--- Information supplied Enclosed Below ---

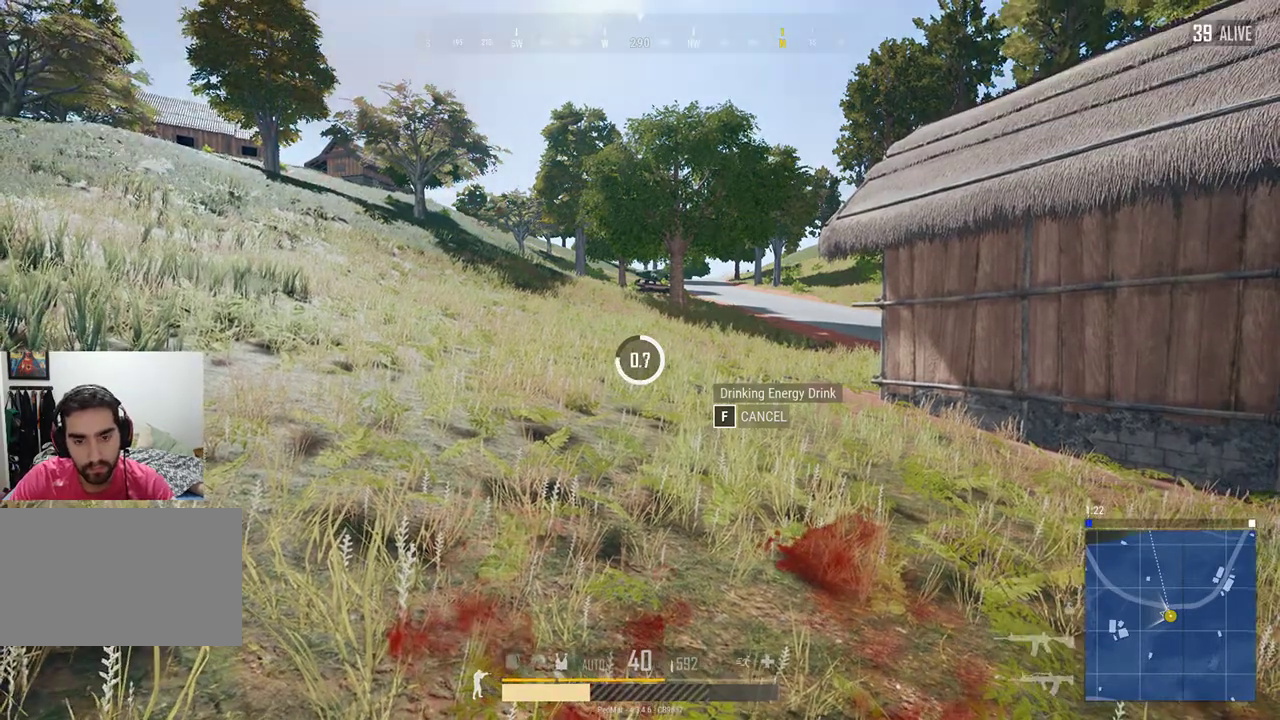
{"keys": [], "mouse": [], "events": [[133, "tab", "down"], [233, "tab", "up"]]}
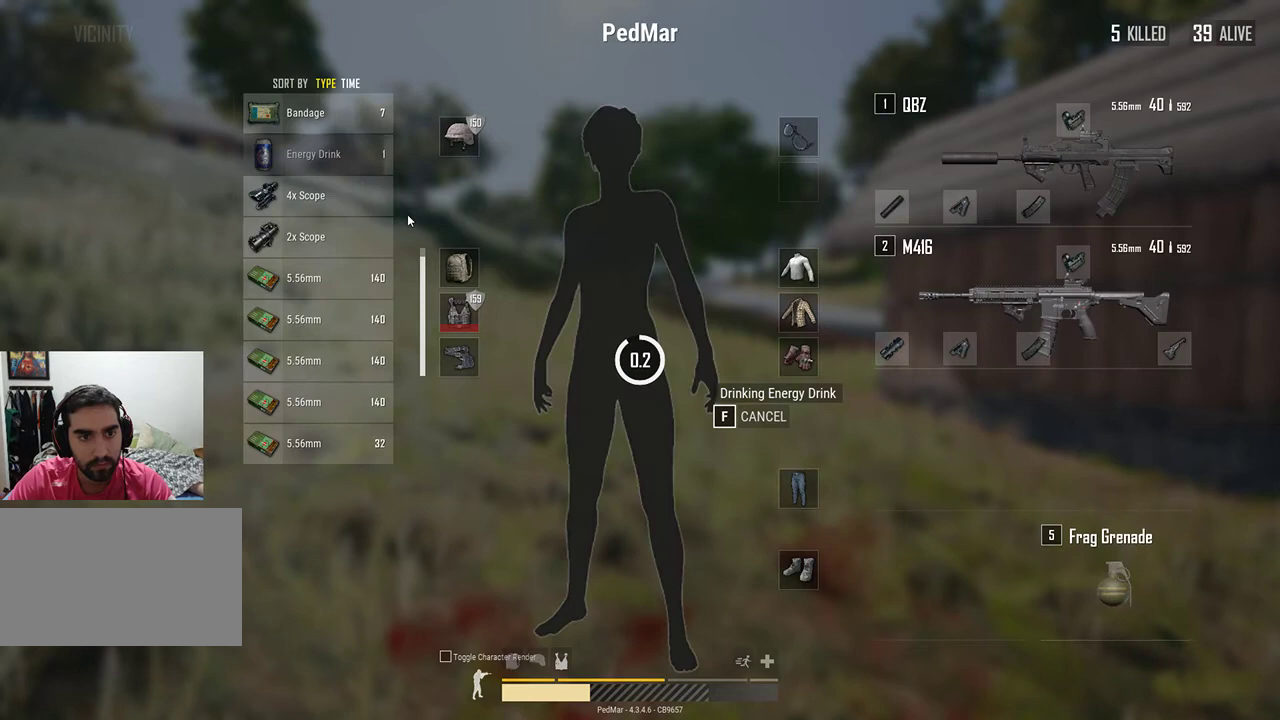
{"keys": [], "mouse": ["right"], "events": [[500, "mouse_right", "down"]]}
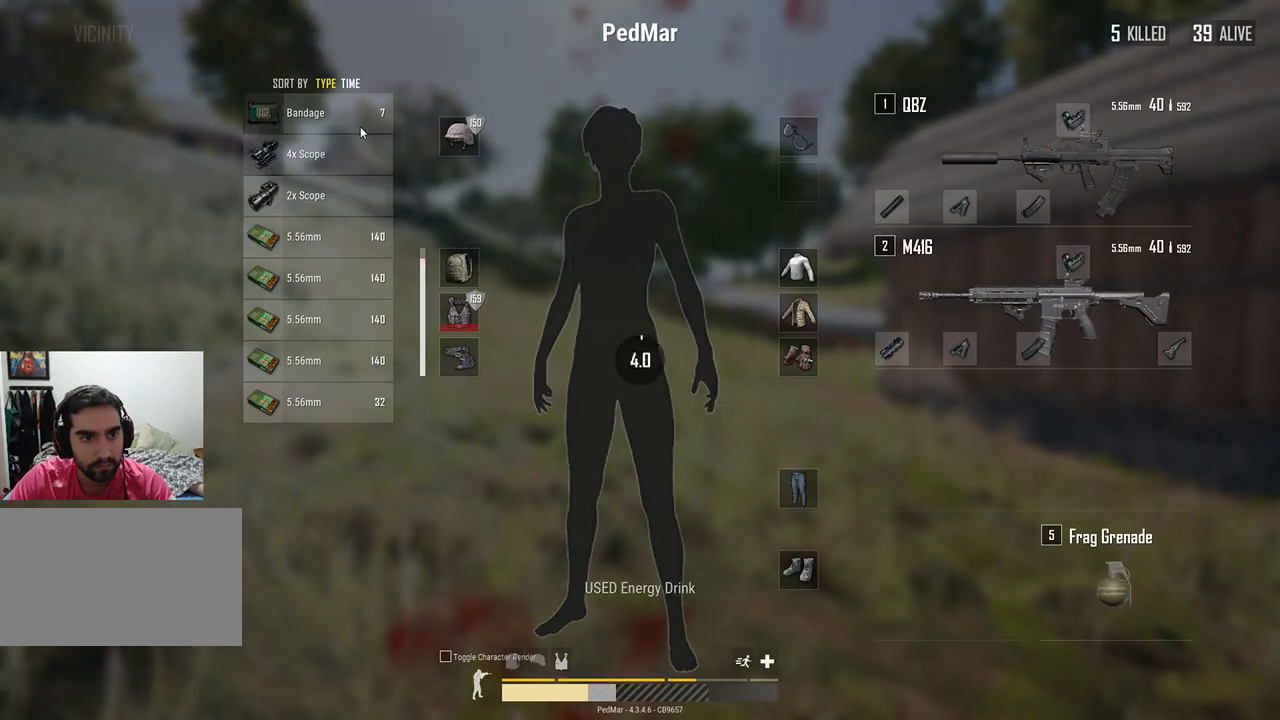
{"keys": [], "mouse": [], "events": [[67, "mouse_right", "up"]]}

--- End of Enclosed Information supplied ---

● **What the task requires**:
Could you show every line of the material that includes the string "down"?

● **Output for this exercise**:
{"keys": [], "mouse": [], "events": [[133, "tab", "down"], [233, "tab", "up"]]}
{"keys": [], "mouse": ["right"], "events": [[500, "mouse_right", "down"]]}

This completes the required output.